רַב אַדָּא שְׁרָא לְזַבּוֹנֵי חֲמָרָא אַיְּדָא דְּסַפְסִירָא, אִי מִשּׁוּם נִסְיוֹנֵי — הָא לָא יָדְעָה לְקָלֵיהּ דְּאָזְלָא מֵחֲמָתֵיהּ, וְאִי מִשּׁוּם שְׁאֵלָה וּשְׂכִירוּת — כֵּיוָן דְּלָא דִּידֵיהּ הִיא לָא מוֹשֵׁיל וְלָא מוֹגַר, וְעוֹד — מִשּׁוּם דְּלָא נִיגַלֵּי בֵּיהּ מוּמָא.
§ La Guemara rapporte : Rav Adda a permis aux propriétaires d’un âne de vendre leur âne à des non-Juifs par l’intermédiaire d’un courtier juif [desafseira]. Il raisonna ainsi : Si la préoccupation est due à l’essai, dans ce cas l’animal ne reconnaît pas la voix du courtier, de sorte qu’il ne marcherait pas à cause de lui. Et si la préoccupation est due au prêt et à la location, puisque l’âne n’est pas à lui, ce courtier ne le prêterait ni ne le louerait. De plus, le courtier ne louerait ni ne prêterait l’animal parce qu’il veut le vendre et ne veut pas qu’un défaut y soit révélé.

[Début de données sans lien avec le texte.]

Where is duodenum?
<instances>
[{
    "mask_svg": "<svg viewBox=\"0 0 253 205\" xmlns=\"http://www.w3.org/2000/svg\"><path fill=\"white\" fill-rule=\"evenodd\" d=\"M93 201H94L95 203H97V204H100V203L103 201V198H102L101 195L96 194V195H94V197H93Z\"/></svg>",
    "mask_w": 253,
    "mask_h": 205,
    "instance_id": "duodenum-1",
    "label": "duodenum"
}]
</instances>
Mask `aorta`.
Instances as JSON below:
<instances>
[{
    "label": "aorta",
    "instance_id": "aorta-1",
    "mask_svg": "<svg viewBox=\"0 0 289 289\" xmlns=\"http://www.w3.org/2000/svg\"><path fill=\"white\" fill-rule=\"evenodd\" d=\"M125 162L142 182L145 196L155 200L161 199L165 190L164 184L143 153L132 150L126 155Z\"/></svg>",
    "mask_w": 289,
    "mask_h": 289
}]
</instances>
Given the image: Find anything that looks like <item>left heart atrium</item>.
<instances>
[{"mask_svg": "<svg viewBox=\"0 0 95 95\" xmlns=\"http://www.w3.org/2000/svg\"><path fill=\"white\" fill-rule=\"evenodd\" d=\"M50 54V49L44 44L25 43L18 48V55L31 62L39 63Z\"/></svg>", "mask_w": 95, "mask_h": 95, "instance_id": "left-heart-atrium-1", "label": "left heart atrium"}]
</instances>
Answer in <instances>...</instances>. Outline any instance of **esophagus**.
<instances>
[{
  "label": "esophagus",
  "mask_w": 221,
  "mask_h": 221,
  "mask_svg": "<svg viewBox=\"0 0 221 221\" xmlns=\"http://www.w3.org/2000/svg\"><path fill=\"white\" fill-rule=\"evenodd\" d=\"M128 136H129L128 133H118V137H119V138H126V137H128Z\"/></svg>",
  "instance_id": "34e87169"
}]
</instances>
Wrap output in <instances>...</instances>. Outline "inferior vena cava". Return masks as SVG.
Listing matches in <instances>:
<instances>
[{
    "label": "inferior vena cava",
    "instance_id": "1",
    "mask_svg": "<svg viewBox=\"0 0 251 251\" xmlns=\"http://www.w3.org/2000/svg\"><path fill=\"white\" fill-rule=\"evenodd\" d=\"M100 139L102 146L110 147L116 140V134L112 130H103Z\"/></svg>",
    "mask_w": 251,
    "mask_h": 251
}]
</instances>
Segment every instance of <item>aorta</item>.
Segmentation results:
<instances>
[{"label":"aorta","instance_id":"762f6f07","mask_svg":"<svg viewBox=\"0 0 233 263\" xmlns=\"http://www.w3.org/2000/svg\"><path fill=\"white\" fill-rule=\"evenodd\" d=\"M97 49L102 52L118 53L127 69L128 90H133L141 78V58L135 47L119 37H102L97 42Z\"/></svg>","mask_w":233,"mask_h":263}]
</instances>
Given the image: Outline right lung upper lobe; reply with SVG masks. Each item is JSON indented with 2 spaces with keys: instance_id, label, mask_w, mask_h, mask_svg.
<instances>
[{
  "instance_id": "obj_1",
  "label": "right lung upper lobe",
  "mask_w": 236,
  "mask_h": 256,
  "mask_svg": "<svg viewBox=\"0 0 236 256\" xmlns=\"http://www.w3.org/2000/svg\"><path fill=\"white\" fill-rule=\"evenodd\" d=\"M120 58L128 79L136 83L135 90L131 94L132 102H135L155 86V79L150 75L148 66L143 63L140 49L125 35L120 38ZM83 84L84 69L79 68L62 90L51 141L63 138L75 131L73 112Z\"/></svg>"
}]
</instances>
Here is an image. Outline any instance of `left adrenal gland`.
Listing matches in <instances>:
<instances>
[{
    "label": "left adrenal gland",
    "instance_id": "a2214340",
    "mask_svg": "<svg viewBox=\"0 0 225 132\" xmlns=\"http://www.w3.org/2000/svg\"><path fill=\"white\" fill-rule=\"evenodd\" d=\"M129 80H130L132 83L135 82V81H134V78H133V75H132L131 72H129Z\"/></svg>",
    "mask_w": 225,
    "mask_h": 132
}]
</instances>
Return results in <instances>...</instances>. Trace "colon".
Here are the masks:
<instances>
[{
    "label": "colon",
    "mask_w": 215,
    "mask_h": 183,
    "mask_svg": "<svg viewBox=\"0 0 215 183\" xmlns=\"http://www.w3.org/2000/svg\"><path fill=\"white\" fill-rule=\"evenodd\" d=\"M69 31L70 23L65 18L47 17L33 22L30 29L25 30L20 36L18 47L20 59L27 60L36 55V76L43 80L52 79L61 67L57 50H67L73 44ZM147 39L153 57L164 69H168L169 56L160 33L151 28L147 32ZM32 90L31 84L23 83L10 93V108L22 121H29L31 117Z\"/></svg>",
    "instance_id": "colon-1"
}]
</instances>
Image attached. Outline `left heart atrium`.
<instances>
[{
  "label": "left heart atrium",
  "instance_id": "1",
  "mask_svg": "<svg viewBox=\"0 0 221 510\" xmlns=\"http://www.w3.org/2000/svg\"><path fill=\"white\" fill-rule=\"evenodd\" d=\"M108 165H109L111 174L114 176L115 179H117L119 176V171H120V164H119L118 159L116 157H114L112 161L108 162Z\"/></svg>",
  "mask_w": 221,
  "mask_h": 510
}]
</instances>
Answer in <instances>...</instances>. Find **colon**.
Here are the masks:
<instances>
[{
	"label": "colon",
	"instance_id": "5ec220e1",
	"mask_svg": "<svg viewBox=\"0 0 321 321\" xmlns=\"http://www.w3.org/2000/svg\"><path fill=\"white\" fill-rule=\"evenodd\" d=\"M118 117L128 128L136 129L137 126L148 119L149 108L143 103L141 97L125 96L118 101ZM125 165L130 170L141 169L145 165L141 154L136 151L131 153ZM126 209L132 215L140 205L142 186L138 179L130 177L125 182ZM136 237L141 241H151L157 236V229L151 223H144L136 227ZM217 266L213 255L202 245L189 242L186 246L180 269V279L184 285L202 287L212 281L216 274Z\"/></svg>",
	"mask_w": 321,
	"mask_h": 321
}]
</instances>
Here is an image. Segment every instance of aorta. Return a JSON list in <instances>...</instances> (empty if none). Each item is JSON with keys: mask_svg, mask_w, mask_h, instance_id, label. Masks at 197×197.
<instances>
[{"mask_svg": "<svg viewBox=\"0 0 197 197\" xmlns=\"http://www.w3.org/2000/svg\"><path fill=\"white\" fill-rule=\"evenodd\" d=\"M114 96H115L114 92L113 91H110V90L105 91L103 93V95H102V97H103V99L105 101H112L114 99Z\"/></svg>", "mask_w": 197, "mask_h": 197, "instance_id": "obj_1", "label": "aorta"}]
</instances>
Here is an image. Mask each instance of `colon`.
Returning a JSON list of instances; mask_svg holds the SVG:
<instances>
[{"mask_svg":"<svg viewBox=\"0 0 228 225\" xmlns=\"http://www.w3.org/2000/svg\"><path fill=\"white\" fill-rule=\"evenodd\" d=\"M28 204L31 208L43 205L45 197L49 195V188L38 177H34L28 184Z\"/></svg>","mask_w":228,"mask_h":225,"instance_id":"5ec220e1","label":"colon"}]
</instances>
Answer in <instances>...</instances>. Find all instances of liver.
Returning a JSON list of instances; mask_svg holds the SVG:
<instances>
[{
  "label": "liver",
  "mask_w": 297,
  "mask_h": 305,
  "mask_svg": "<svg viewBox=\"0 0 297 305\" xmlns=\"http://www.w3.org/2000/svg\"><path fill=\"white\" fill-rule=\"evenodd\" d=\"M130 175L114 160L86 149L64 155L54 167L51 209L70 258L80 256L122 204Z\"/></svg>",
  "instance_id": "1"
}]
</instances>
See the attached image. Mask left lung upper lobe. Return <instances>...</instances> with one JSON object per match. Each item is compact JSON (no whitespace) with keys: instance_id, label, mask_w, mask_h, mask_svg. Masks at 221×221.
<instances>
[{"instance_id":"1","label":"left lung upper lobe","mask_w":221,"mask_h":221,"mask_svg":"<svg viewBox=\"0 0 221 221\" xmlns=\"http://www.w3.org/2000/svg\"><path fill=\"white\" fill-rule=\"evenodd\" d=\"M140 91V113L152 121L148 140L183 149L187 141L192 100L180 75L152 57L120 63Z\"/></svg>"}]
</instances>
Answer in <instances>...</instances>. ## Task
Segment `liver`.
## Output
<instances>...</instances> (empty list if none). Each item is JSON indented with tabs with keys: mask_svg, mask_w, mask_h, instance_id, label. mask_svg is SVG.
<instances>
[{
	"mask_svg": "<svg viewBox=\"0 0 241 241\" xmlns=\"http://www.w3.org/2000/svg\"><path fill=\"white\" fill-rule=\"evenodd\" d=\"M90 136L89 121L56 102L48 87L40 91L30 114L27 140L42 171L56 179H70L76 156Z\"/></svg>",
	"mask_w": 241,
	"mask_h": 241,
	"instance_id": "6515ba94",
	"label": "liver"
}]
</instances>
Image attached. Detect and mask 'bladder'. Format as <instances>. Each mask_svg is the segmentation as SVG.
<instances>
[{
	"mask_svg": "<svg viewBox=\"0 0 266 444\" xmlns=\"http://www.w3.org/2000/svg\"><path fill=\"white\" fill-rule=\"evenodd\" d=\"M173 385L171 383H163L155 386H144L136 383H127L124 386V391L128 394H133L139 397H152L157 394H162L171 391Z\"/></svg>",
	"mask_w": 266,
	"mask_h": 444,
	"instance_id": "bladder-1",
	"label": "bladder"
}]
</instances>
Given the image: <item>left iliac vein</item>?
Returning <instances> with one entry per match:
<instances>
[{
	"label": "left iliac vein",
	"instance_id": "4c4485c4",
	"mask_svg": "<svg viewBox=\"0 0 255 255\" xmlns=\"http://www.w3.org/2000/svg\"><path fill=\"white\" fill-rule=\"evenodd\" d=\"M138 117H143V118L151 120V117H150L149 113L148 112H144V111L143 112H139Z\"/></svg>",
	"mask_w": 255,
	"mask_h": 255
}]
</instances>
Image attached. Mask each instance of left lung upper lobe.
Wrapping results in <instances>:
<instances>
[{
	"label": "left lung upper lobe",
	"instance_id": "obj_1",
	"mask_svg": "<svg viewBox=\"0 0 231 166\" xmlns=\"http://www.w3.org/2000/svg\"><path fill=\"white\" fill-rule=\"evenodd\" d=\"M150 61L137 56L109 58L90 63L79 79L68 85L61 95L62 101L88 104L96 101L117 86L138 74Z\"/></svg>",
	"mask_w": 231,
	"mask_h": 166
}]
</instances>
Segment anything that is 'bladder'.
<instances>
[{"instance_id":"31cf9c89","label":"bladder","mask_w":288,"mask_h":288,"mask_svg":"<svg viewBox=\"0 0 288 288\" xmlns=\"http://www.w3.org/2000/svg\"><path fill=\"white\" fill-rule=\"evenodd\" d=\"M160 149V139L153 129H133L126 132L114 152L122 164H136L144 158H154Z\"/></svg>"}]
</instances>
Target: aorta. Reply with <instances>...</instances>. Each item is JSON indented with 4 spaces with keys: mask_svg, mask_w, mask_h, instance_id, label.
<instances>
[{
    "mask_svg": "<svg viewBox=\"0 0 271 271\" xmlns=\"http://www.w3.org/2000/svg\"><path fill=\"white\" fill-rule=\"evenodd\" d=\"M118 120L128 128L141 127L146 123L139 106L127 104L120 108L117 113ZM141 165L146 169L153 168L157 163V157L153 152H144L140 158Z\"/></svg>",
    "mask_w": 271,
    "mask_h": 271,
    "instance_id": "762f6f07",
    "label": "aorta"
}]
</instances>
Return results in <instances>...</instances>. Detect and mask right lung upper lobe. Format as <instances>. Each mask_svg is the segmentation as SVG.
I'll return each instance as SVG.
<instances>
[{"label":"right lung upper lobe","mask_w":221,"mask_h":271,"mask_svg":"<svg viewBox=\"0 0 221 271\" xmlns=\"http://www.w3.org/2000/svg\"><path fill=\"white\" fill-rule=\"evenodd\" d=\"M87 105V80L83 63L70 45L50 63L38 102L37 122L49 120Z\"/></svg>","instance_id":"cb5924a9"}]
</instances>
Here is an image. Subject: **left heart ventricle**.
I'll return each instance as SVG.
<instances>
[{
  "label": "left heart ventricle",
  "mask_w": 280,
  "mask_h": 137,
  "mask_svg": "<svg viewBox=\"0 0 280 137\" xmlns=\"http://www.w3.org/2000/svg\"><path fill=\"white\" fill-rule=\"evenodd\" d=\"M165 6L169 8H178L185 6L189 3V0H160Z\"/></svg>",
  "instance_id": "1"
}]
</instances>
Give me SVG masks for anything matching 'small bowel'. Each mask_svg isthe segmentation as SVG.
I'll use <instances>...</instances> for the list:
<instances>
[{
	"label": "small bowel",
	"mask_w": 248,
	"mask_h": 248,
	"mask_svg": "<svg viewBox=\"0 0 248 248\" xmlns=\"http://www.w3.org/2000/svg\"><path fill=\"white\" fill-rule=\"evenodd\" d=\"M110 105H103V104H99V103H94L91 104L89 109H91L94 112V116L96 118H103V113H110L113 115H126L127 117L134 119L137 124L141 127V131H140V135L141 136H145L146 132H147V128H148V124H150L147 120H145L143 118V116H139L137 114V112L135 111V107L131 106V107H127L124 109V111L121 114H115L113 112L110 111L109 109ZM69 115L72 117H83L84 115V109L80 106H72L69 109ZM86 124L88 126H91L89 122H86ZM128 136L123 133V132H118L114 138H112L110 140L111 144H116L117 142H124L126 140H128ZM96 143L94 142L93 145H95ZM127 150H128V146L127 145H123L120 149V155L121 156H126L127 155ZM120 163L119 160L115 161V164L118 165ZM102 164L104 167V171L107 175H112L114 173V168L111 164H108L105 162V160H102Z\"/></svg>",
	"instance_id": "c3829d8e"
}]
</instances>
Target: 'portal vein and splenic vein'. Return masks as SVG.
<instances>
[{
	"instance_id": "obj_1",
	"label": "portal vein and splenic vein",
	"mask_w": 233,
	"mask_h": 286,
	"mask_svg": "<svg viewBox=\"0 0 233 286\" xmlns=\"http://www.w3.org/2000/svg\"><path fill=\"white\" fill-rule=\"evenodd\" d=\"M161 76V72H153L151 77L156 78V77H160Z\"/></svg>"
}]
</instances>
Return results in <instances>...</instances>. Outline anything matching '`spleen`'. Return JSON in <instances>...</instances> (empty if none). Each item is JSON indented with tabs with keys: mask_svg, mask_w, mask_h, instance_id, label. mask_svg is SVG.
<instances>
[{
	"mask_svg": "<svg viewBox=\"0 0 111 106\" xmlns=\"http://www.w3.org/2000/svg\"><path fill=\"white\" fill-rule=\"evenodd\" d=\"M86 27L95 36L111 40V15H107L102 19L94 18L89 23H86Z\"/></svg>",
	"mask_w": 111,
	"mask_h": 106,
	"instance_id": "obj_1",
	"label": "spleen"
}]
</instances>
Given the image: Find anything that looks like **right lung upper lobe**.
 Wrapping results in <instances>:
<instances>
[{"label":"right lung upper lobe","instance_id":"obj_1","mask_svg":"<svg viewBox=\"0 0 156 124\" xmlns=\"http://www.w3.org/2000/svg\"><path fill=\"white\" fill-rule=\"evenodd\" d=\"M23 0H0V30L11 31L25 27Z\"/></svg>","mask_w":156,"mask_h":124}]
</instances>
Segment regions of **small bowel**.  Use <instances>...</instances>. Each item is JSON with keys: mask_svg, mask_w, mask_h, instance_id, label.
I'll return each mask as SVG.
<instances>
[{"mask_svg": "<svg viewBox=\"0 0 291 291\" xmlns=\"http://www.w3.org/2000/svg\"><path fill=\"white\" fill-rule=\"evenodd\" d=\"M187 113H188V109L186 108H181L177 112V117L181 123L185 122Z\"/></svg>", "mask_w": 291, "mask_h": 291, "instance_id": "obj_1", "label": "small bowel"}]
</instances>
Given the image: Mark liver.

רַב הוּנָא זַבֵּין הָהִיא פָּרָה לְגוֹי. אֲמַר לֵיהּ רַב חִסְדָּא: מַאי טַעְמָא עֲבַד מָר הָכִי? אֲמַר לֵיהּ: אֵימוֹר לִשְׁחִיטָה זַבְנַהּ.
La Guemara raconte : Rav Houna vendit une certaine vache à un non-Juif. Rav Ḥisda lui dit : Quelle est la raison pour laquelle le Maître a agi de cette manière ? Rav Houna lui dit : Je peux dire qu’il l’a achetée afin de l’abattre, et non pour l’utiliser au travail.